David’s Refuge – which provides overnight respite and resources for parents and caregivers of children with special needs – will host families as Casey’s Place debuts its holiday lighting tonight at 4:30. “The collaboration with National Grid is a symbol of the way that David’s Refuge and Casey’s Place work together to care for caregivers and special needs families in our community,” said Kate Houck, Executive Director of David’s Refuge. “Our goal is the same: to remind these families that they are not alone and we are here for you!”
“Our doors remain open throughout the holidays,” said Diane Nappa, Casey’s Place Director, Developmental Disability Services. “We feel blessed National Grid volunteers are helping to make the holidays a little better for the families who call Casey’s Place home.”
The lights are also purple this week on the National Grid downtown Syracuse office building to honor family caregivers across the company’s upstate New York service area. “It’s another way we can help bring some holiday cheer to families,” said Bianchetti.
Tom Baron, Program Manager for Residential Energy Efficiency for National Grid, was on hand at Casey’s Place to offer tips to keep the holidays safe, healthy and affordable:
- Turn Off the Lights – Limit the time that lights are on. Wait until dark to turn on your holiday lights; then turn them off before you go to bed or use a safety-approved timer to do the work for you. Turning off room lights when the tree is lit can also make a difference. Holiday tree often provide more than enough lighting to navigate around the room.
************
# Instructions
**A)** Decide whether each statement below agrees with the holiday lighting article. Answer yes or no for each and quote the words of the article that decide it.
(i) Casey's Place debuts its holiday lighting at 4:30.
(ii) The lights on the National Grid downtown Syracuse office building are red this week.
(iii) Tom Baron is the Executive Director of David's Refuge.
**B)** Continue the holiday lighting article from its last sentence.

[Collected data]
************
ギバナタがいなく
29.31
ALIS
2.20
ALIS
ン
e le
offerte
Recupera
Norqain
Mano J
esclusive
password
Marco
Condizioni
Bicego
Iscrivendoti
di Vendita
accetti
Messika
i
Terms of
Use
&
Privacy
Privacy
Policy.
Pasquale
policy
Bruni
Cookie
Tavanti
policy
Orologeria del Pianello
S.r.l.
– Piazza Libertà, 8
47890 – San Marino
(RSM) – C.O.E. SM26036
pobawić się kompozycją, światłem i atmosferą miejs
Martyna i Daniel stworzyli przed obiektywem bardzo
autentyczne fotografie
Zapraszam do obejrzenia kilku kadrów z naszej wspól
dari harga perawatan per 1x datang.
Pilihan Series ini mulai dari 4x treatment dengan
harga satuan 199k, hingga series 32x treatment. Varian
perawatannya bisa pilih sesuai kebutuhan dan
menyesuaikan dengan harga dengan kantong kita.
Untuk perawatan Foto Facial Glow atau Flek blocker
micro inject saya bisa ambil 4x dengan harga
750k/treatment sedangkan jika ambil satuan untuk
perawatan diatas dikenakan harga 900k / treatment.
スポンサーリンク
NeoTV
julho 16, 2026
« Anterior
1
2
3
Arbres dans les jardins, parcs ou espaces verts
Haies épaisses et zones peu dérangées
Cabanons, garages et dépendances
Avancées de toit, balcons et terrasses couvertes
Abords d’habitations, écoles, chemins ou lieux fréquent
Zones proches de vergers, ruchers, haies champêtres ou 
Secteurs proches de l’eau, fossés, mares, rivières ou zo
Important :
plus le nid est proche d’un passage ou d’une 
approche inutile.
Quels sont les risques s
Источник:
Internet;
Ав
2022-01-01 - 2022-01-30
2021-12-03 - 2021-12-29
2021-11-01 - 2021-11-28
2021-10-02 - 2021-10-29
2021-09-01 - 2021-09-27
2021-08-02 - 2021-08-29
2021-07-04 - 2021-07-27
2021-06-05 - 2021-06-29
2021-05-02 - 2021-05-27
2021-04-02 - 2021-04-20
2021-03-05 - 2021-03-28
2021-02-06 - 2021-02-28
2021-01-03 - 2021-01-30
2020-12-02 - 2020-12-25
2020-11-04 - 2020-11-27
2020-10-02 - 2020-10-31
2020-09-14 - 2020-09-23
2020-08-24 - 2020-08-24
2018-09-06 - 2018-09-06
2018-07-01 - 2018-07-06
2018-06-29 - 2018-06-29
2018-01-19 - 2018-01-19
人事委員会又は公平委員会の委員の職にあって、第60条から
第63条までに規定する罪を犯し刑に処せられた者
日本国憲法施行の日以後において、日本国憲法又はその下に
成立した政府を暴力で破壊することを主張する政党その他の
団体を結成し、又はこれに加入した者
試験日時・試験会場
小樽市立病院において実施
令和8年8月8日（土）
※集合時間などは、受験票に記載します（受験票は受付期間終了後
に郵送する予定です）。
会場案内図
************
# List of answers
**A)**
(i) Yes: "Casey’s Place debuts its holiday lighting tonight at 4:30"
(ii) No: "The lights are also purple this week on the National Grid downtown Syracuse office building"
(iii) No: "Tom Baron, Program Manager for Residential Energy Efficiency for National Grid"

**B)**
- Inflatables – Yard inflatables range from simple to extravagant. Operating some of these inflatables can be expensive. Larger displays consume anywhere from about 150 watts per hour to as much as 200 watts. At 10 hours per day, the total cost of electricity could be $10 per inflatable, per month.
- Safety Approved Lighting – Make sure your lights have a safety listing from a nationally recognized testing laboratory, such as the Underwriters Laboratories (UL). A safety approval seal means the lights have been tested and are safe to use. Use lights only as intended. Thoroughly examine all lights before putting them up, even newly purchased lights.
- Christmas Trees – If you have an artificial tree, make sure it’s been tested for flammability by the Underwriters Laboratories. To prevent electrical shock, never use electric decorations on artificial trees with metallic needles, leaves or branches. Instead, place colored spotlights above or beside the tree—never attached to it. Keep your natural tree well-watered to prevent bulbs from igniting dry branches. Keep extension cords and light sets away from the tree stand.
- Don’t Overload – Don’t overload your electric circuits. Check your fuse or breaker panel to see how much your home can handle and stay well within limits. String together only the number of lights recommended by the manufacturer.
- Avoid Shock – Make sure there’s a bulb in each socket. If a bulb has burned out, leave it in until you have a replacement.
- Outdoor Connections – Plug outdoor lights into Ground Fault Circuit Interrupters, which are available at hardware and electrical supply stores. If there is an electrical fault with a light string, GFCIs will automatically shut off the electricity well before any electric shock could occur. Also, cover outdoor plugs and joints with a layer of plastic wrap and electrical tape.